A recent drastic development in an information network or multimedia processing demands an optical communication system capable of transmitting a great amount of data. A typical optical communication system requires a number of small-sized, high-speed, and highly reliable optical switches for a line switching operation in an emergency and also for a private branch exchange system, which has resulted in an increased development of such optical switching devices.
FIG. 20 shows a perspective view of a conventional optical switching device, disclosed in the International Conference on Optical MEMS (Micro Electro Mechanical Systems) and Their Applications. The optical switching apparatus includes four optical fibers 201, 202, 203, and 204. Also provided in the apparatus are a movable mirror 205 coated with a conductive material for routing light, a wire 206 for supporting and biasing the mirror 205 so that it takes a horizontal position, an insulating layer 207, and a pair of electrodes 208.
With the optical switching device shown in FIG. 20, when the mirror 205 is located in the vertical position by an electrostatic force generated by the application of a voltage to the electrodes 208, light emitted from the optical fiber 201 is reflected by the mirror 205 into the optical fiber 204. Light emitted from the optical fiber 202 is also reflected by the mirror 205, where it is oriented into the optical fiber 203. When the electrostatic force is turned off and thereby the mirror 205 returns to the horizontal position, light emitted from the optical fiber 201 directly enters the optical fiber 203. Light emitted from the optical fiber 202 also directly enters the optical fiber 204.
FIG. 42 shows, in perspective view, another prior art optical switching device, generally indicated by reference numeral 700. The device 700 has a housing 702. The housing has side walls 704A, 704C, 704D and 704F supporting optical fibers 706A, 706C, 706D and 706F, respectively. Provided at the center of the housing 702 is the mirror 708, which is moved between two positions, indicated by solid and dashed lines, by an electrostatic linear motor (not shown).

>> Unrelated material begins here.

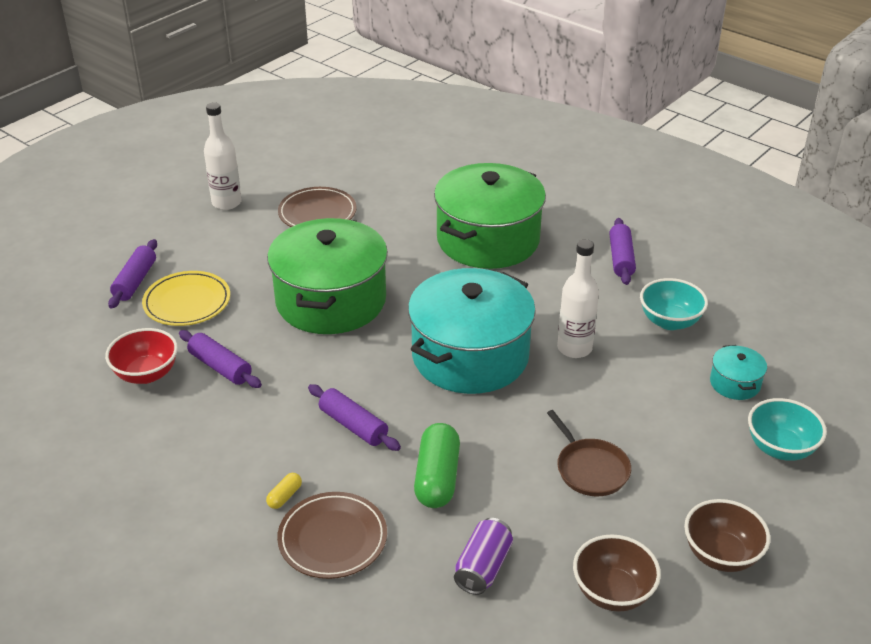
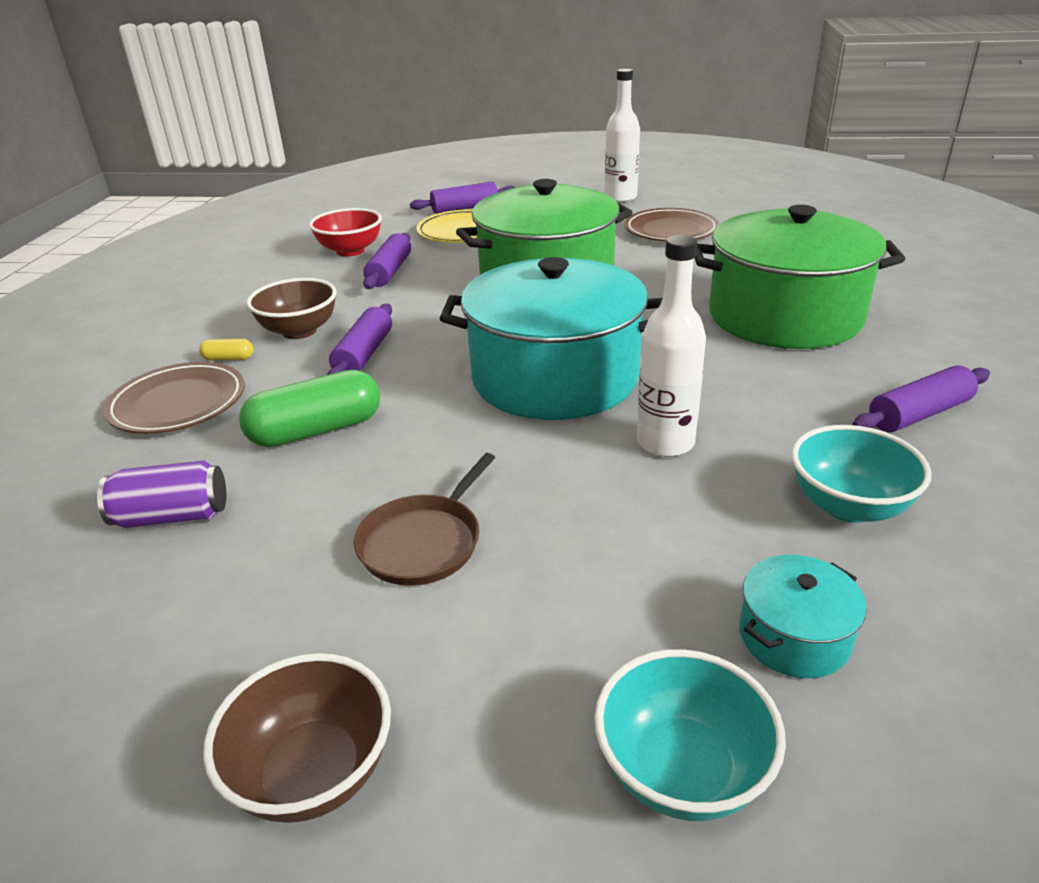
camera: 60 degrees right, 5 degrees down
brown bowl [573,534,661,612] -> brown bowl moved to [247,278,337,339]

With the optical switching device, when the movable mirror 708 takes the solid-line position, light emitted from the optical fiber 706A is reflected by the movable mirror 708 and then directed toward the optical fiber 706F. Also, light emitted from the optical fiber 706C is reflected by the movable mirror 708 and then directed toward the optical fiber 706D. When the movable mirror 708 is, on the other hand, in the dashed line position, light emitted from the optical fiber 706A is transmitted into the opposing optical fiber 706D. Also, light emitted from the optical fiber 706C is guided into the opposing optical fiber 706F.
With the first prior art optical switching device, a wire is used for supporting the light-routing mirror, and electrostatic force for driving the mirror. However, the wire is fixed at both its ends by a supporting member, which requires torque to rotate the wire about its axis so that it might be difficult to move the mirror to the desired position, and power should always be supplied to hold the mirror in the vertical position.

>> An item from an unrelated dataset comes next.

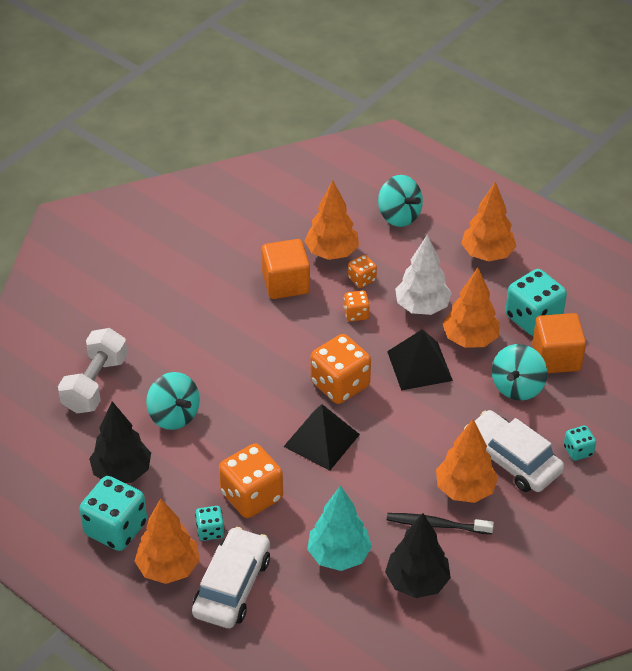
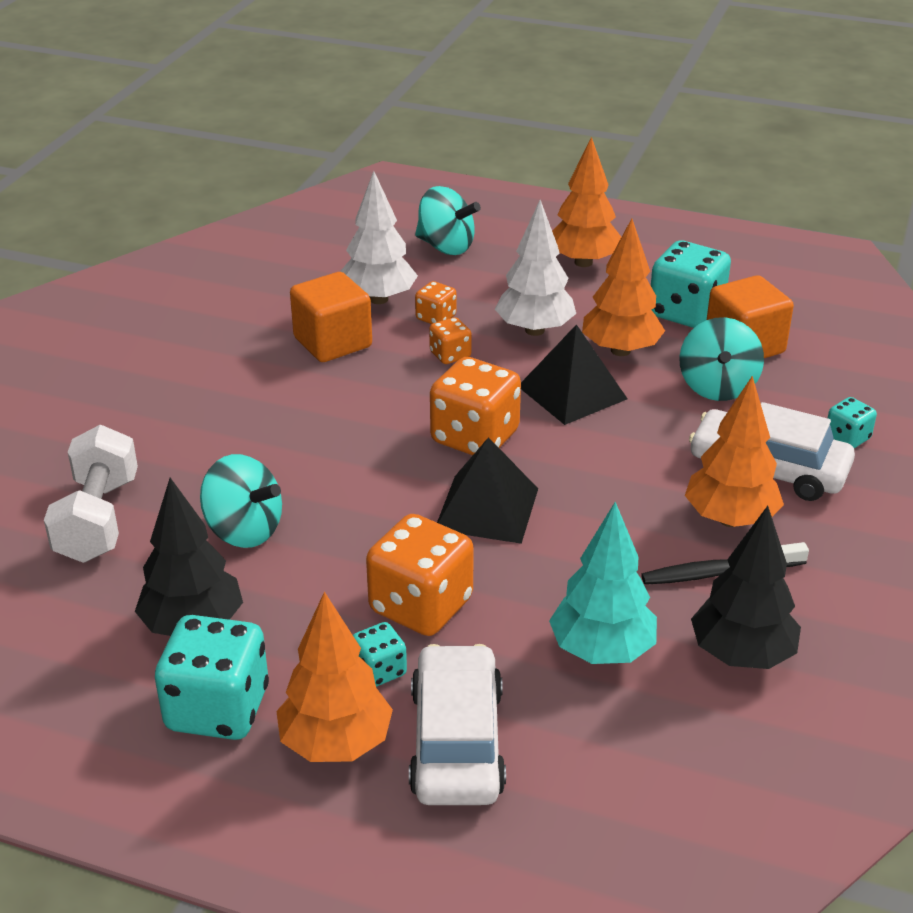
camera: 20 degrees left, 10 degrees down
orange tree [304,180,359,260] -> white tree [340,171,418,304]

Also, in the second prior art switching device 700, optical fibers 706A, 706C, 706D and 706F extend out of the housing 702 in four directions, which requires a larger space for mounting. In addition, the electrostatic linear motor used for driving the movable mirror 708 should always be supplied with power for maintaining the solid-line position.
Furthermore, neither of the optical switching devices has a mechanism for detecting the position of the mirror, which prevents checking whether the device functions correctly. This in turn results in a system having the switching device that can not self-detect a malfunction, which decreases reliability. In addition, light emitted from one optical fiber is designed to be directly received by the associated optical fiber, rather than being concentrated by an optical element such as lens. This results in a significant part of the light from the one optical fiber failing to be transmitted into the associated optical fiber due to a possible offset of the optical fibers. Furthermore, the optical fiber is shaped at its end opposing the associated optical fiber to form an end surface perpendicular to a longitudinal axis of the one optical fiber, which reflects and returns a major part of the light at the end surface.